The author's method for endogenous cartilage regeneration using chemotactic factor, differentiation factor, and bioadhesive materials. (A) Demonstrates the in vivo functional mechanism. Mesenchymal stem cells (MSCs) migrate from the marrow cavity to the osteochondral defect in a chemotactic gradient of bioactive factors (platelet-derived growth factor [PDGF]-AA and partially by transforming growth factor [TGF]-β), which are released from scaffolding material (heparin-conjugated fibrin [HCF]).

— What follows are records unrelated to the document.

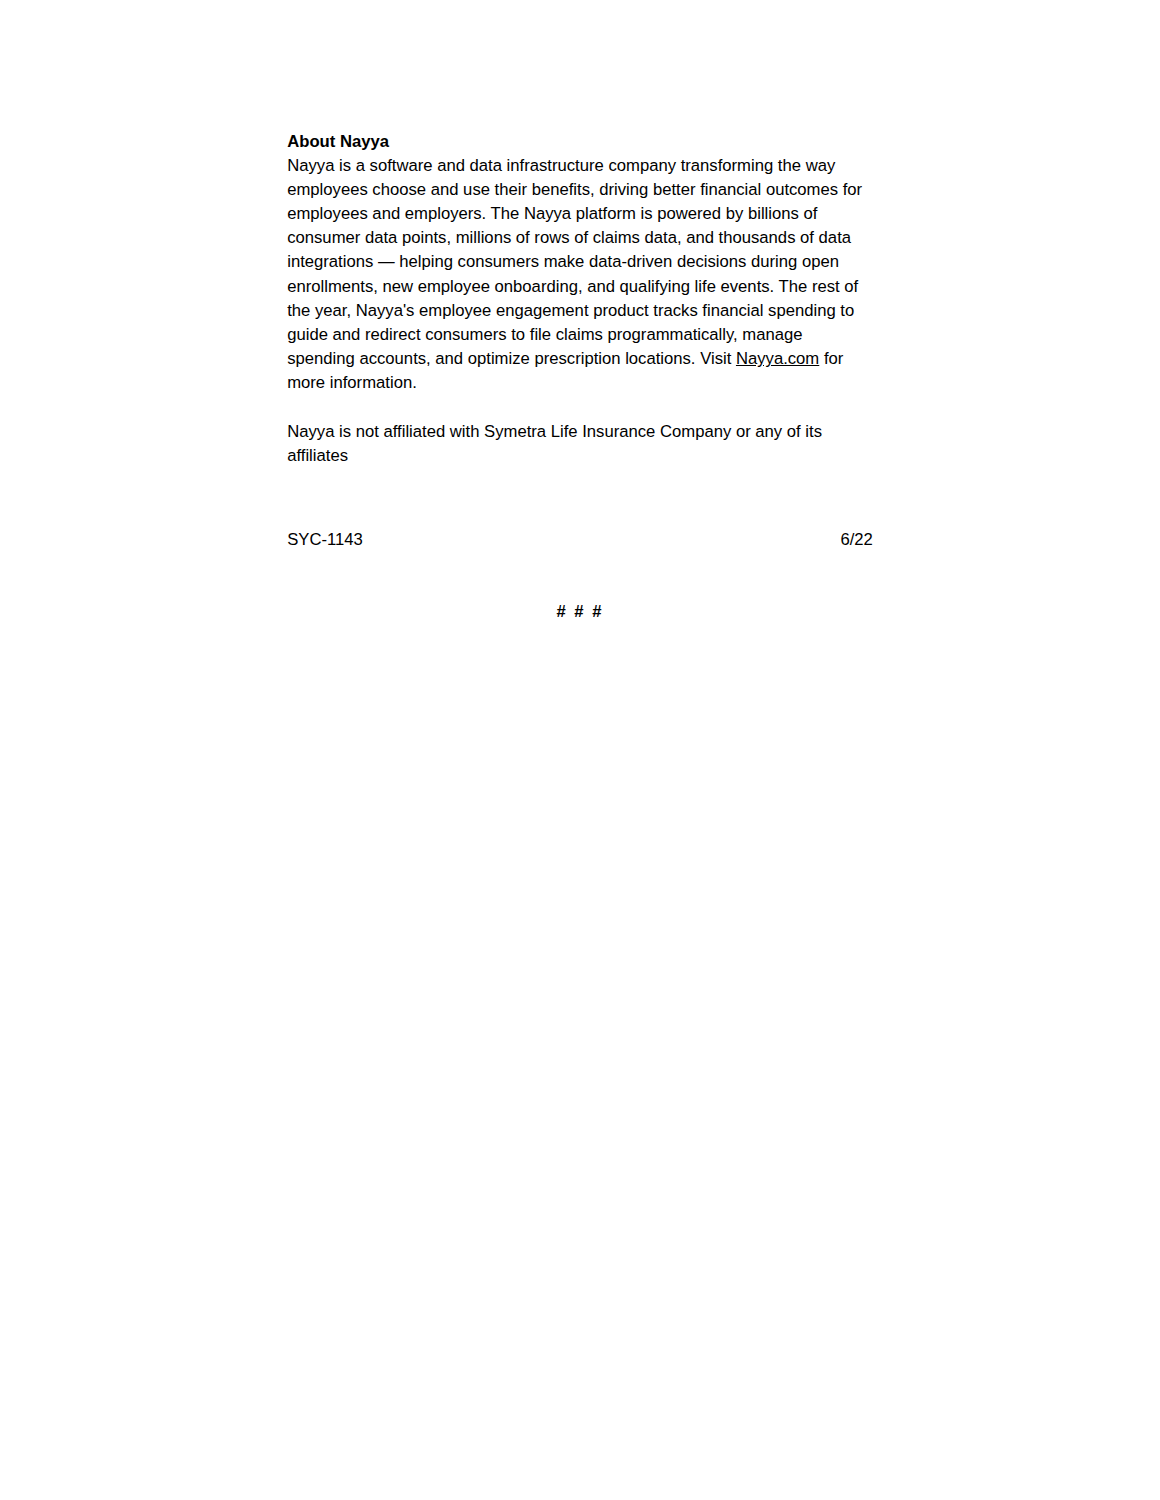About Nayya
Nayya is a software and data infrastructure company transforming the way employees choose and use their benefits, driving better financial outcomes for employees and employers. The Nayya platform is powered by billions of consumer data points, millions of rows of claims data, and thousands of data integrations — helping consumers make data-driven decisions during open enrollments, new employee onboarding, and qualifying life events. The rest of the year, Nayya's employee engagement product tracks financial spending to guide and redirect consumers to file claims programmatically, manage spending accounts, and optimize prescription locations. Visit Nayya.com for more information.
Nayya is not affiliated with Symetra Life Insurance Company or any of its affiliates
SYC-1143 6/22
# # #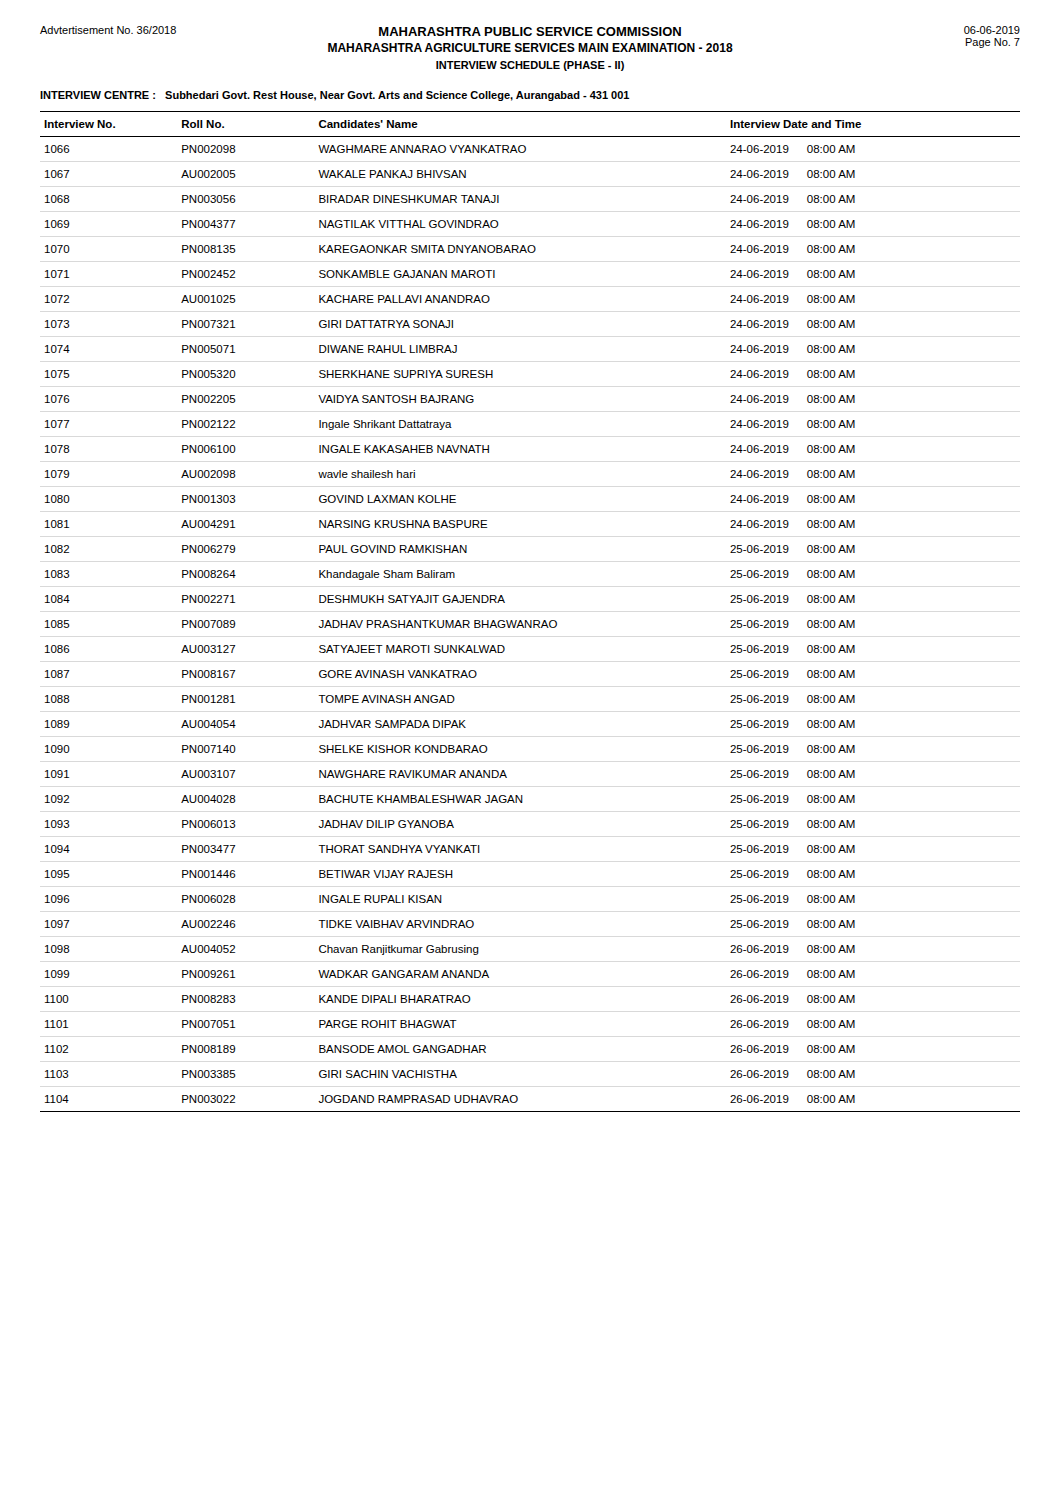Advtertisement No. 36/2018
MAHARASHTRA PUBLIC SERVICE COMMISSION
MAHARASHTRA AGRICULTURE SERVICES MAIN EXAMINATION - 2018
INTERVIEW SCHEDULE (PHASE - II)
06-06-2019
Page No. 7
INTERVIEW CENTRE : Subhedari Govt. Rest House, Near Govt. Arts and Science College, Aurangabad - 431 001
| Interview No. | Roll No. | Candidates' Name | Interview Date and Time |
| --- | --- | --- | --- |
| 1066 | PN002098 | WAGHMARE ANNARAO VYANKATRAO | 24-06-2019 08:00 AM |
| 1067 | AU002005 | WAKALE PANKAJ BHIVSAN | 24-06-2019 08:00 AM |
| 1068 | PN003056 | BIRADAR DINESHKUMAR TANAJI | 24-06-2019 08:00 AM |
| 1069 | PN004377 | NAGTILAK VITTHAL GOVINDRAO | 24-06-2019 08:00 AM |
| 1070 | PN008135 | KAREGAONKAR SMITA DNYANOBARAO | 24-06-2019 08:00 AM |
| 1071 | PN002452 | SONKAMBLE GAJANAN MAROTI | 24-06-2019 08:00 AM |
| 1072 | AU001025 | KACHARE PALLAVI ANANDRAO | 24-06-2019 08:00 AM |
| 1073 | PN007321 | GIRI DATTATRYA SONAJI | 24-06-2019 08:00 AM |
| 1074 | PN005071 | DIWANE RAHUL LIMBRAJ | 24-06-2019 08:00 AM |
| 1075 | PN005320 | SHERKHANE SUPRIYA SURESH | 24-06-2019 08:00 AM |
| 1076 | PN002205 | VAIDYA SANTOSH BAJRANG | 24-06-2019 08:00 AM |
| 1077 | PN002122 | Ingale Shrikant Dattatraya | 24-06-2019 08:00 AM |
| 1078 | PN006100 | INGALE KAKASAHEB NAVNATH | 24-06-2019 08:00 AM |
| 1079 | AU002098 | wavle shailesh hari | 24-06-2019 08:00 AM |
| 1080 | PN001303 | GOVIND LAXMAN KOLHE | 24-06-2019 08:00 AM |
| 1081 | AU004291 | NARSING KRUSHNA BASPURE | 24-06-2019 08:00 AM |
| 1082 | PN006279 | PAUL GOVIND RAMKISHAN | 25-06-2019 08:00 AM |
| 1083 | PN008264 | Khandagale Sham Baliram | 25-06-2019 08:00 AM |
| 1084 | PN002271 | DESHMUKH SATYAJIT GAJENDRA | 25-06-2019 08:00 AM |
| 1085 | PN007089 | JADHAV PRASHANTKUMAR BHAGWANRAO | 25-06-2019 08:00 AM |
| 1086 | AU003127 | SATYAJEET MAROTI SUNKALWAD | 25-06-2019 08:00 AM |
| 1087 | PN008167 | GORE AVINASH VANKATRAO | 25-06-2019 08:00 AM |
| 1088 | PN001281 | TOMPE AVINASH ANGAD | 25-06-2019 08:00 AM |
| 1089 | AU004054 | JADHVAR SAMPADA DIPAK | 25-06-2019 08:00 AM |
| 1090 | PN007140 | SHELKE KISHOR KONDBARAO | 25-06-2019 08:00 AM |
| 1091 | AU003107 | NAWGHARE RAVIKUMAR ANANDA | 25-06-2019 08:00 AM |
| 1092 | AU004028 | BACHUTE KHAMBALESHWAR JAGAN | 25-06-2019 08:00 AM |
| 1093 | PN006013 | JADHAV DILIP GYANOBA | 25-06-2019 08:00 AM |
| 1094 | PN003477 | THORAT SANDHYA VYANKATI | 25-06-2019 08:00 AM |
| 1095 | PN001446 | BETIWAR VIJAY RAJESH | 25-06-2019 08:00 AM |
| 1096 | PN006028 | INGALE RUPALI KISAN | 25-06-2019 08:00 AM |
| 1097 | AU002246 | TIDKE VAIBHAV ARVINDRAO | 25-06-2019 08:00 AM |
| 1098 | AU004052 | Chavan Ranjitkumar Gabrusing | 26-06-2019 08:00 AM |
| 1099 | PN009261 | WADKAR GANGARAM ANANDA | 26-06-2019 08:00 AM |
| 1100 | PN008283 | KANDE DIPALI BHARATRAO | 26-06-2019 08:00 AM |
| 1101 | PN007051 | PARGE ROHIT BHAGWAT | 26-06-2019 08:00 AM |
| 1102 | PN008189 | BANSODE AMOL GANGADHAR | 26-06-2019 08:00 AM |
| 1103 | PN003385 | GIRI SACHIN VACHISTHA | 26-06-2019 08:00 AM |
| 1104 | PN003022 | JOGDAND RAMPRASAD UDHAVRAO | 26-06-2019 08:00 AM |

The migrating MSCs undergo chondrogenic differentiation by differentiating factor TGF-β. When the bioadhesive material (chitosan catecholamine [CHI-C] in this case) is added, it induces anisotropic release of bioactive factors and blocks dispersion of the migrated MSCs from the osteochondral bone region to other tissues (A). (B) Macroscopical and histological evaluation of the osteochondral defect healing. The best result was obtained with the use of PDGF-AA and TGF along with the application of CHI-C gel patch (B) (Reproduced with permission from Lee et al. ¹² ). Color images available online at www.liebertpub.com/teb

Summary and Future Perspectives

Cartilage repair and regeneration techniques do not represent a standard medical care widely adopted by average orthopedic surgeons at this time. However, these procedures will eventually evolve to better address traumatic cartilage defects with expanding market for the techniques. They will be developed to treat early osteoarthritis in the long term.

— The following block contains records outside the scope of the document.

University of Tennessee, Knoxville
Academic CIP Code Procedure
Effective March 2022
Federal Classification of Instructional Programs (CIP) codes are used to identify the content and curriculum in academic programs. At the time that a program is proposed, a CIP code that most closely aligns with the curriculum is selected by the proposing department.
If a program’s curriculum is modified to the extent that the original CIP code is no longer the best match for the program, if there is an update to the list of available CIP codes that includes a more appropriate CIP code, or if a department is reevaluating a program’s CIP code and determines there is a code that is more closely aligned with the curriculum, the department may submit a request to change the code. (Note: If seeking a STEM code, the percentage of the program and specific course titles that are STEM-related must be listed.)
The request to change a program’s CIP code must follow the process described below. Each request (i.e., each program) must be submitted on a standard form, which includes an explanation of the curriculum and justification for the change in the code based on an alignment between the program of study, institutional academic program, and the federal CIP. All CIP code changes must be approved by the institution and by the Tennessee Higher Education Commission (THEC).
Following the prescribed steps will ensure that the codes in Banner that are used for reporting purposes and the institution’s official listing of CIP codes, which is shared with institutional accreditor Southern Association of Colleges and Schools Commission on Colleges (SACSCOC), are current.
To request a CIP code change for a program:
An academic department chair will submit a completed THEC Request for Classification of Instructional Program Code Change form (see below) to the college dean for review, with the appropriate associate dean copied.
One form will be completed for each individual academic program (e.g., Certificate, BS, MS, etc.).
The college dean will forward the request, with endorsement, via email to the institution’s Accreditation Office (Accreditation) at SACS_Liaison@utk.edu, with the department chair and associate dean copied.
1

Cell therapy for cartilage defect has been studied and practiced for more than two decades. Autologous cell implantation is burdened with the high cost of the procedure and the delay associated with cell culture. Allogeneic cells make more sense commercially than autologous cells, but approval from regulation agencies for clinical applications is challenging due to safety and quality control issues. Achieving endogenous cartilage repair with this “cell-less” approach may possibly offer a much less expensive and more reproducible method for clinical application. Attracting a greater number of cells by chemotaxis, retaining recruited cells with bioadhesive material, and chondrogenic differentiation of the retained cells using growth factor can be achieved in one system. Arthroscopic application of the system will facilitate the surgical procedure and minimize the morbidity to the patients.

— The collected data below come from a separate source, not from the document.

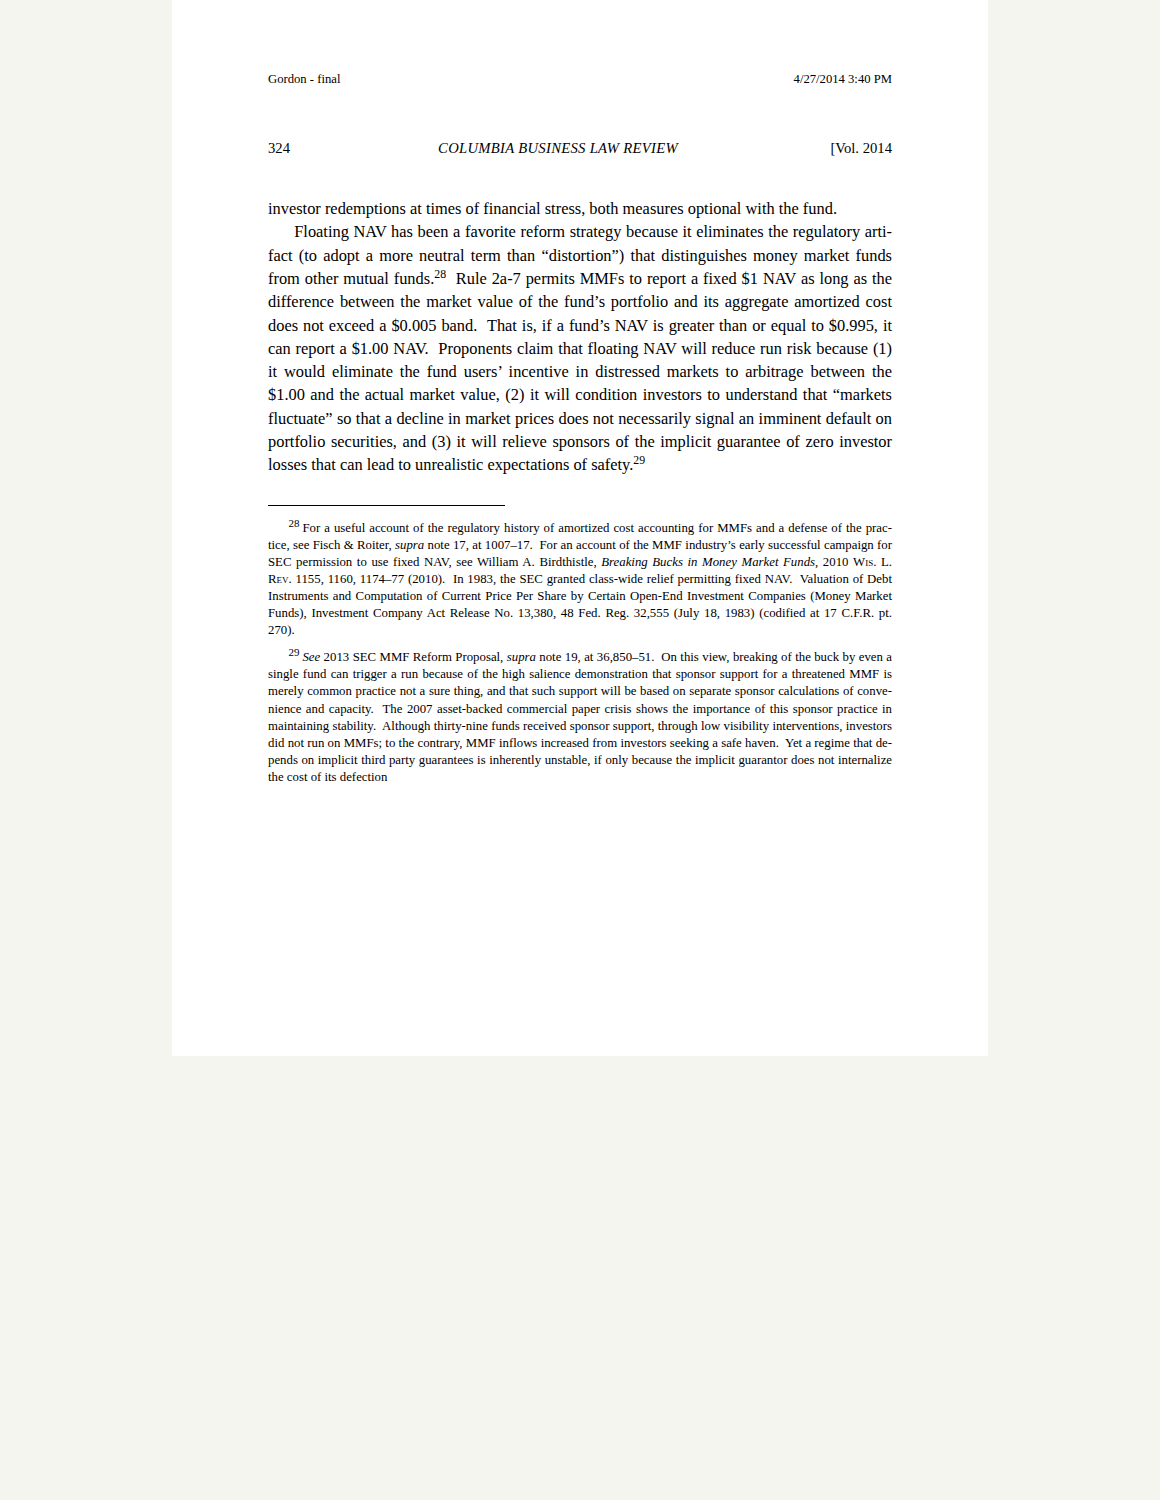Gordon - final 4/27/2014 3:40 PM
324 COLUMBIA BUSINESS LAW REVIEW [Vol. 2014
investor redemptions at times of financial stress, both measures optional with the fund.
Floating NAV has been a favorite reform strategy because it eliminates the regulatory artifact (to adopt a more neutral term than “distortion”) that distinguishes money market funds from other mutual funds.28 Rule 2a-7 permits MMFs to report a fixed $1 NAV as long as the difference between the market value of the fund’s portfolio and its aggregate amortized cost does not exceed a $0.005 band. That is, if a fund’s NAV is greater than or equal to $0.995, it can report a $1.00 NAV. Proponents claim that floating NAV will reduce run risk because (1) it would eliminate the fund users’ incentive in distressed markets to arbitrage between the $1.00 and the actual market value, (2) it will condition investors to understand that “markets fluctuate” so that a decline in market prices does not necessarily signal an imminent default on portfolio securities, and (3) it will relieve sponsors of the implicit guarantee of zero investor losses that can lead to unrealistic expectations of safety.29
28 For a useful account of the regulatory history of amortized cost accounting for MMFs and a defense of the practice, see Fisch & Roiter, supra note 17, at 1007–17. For an account of the MMF industry’s early successful campaign for SEC permission to use fixed NAV, see William A. Birdthistle, Breaking Bucks in Money Market Funds, 2010 Wis. L. Rev. 1155, 1160, 1174–77 (2010). In 1983, the SEC granted class-wide relief permitting fixed NAV. Valuation of Debt Instruments and Computation of Current Price Per Share by Certain Open-End Investment Companies (Money Market Funds), Investment Company Act Release No. 13,380, 48 Fed. Reg. 32,555 (July 18, 1983) (codified at 17 C.F.R. pt. 270).
29 See 2013 SEC MMF Reform Proposal, supra note 19, at 36,850–51. On this view, breaking of the buck by even a single fund can trigger a run because of the high salience demonstration that sponsor support for a threatened MMF is merely common practice not a sure thing, and that such support will be based on separate sponsor calculations of convenience and capacity. The 2007 asset-backed commercial paper crisis shows the importance of this sponsor practice in maintaining stability. Although thirty-nine funds received sponsor support, through low visibility interventions, investors did not run on MMFs; to the contrary, MMF inflows increased from investors seeking a safe haven. Yet a regime that depends on implicit third party guarantees is inherently unstable, if only because the implicit guarantor does not internalize the cost of its defection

However, several issues must be addressed in this system before considering clinical application. The long-term toxicity of bioadhesive materials, such as the catecholamine polymer, needs to be investigated in large animal models. Ideally, the factor must be selective for MSCs, but not attract endothelial cells. Inflammatory and endothelial cells are also recruited by chemotactic factors. Prolonged presence of inflammatory cells, such as neutrophils or lymphocytes, can delay regeneration of cartilaginous tissue. Recruiting endothelial progenitor cells is potentially a critical issue during AC regeneration because angiogenesis leads to endochondral ossification. While PDGF we used is more chemotactic for MSCs than chemokines, this factor also recruits unwanted types of cells. Screening and searching for small molecules that are selective for MSCs may provide a direct answer to this problem.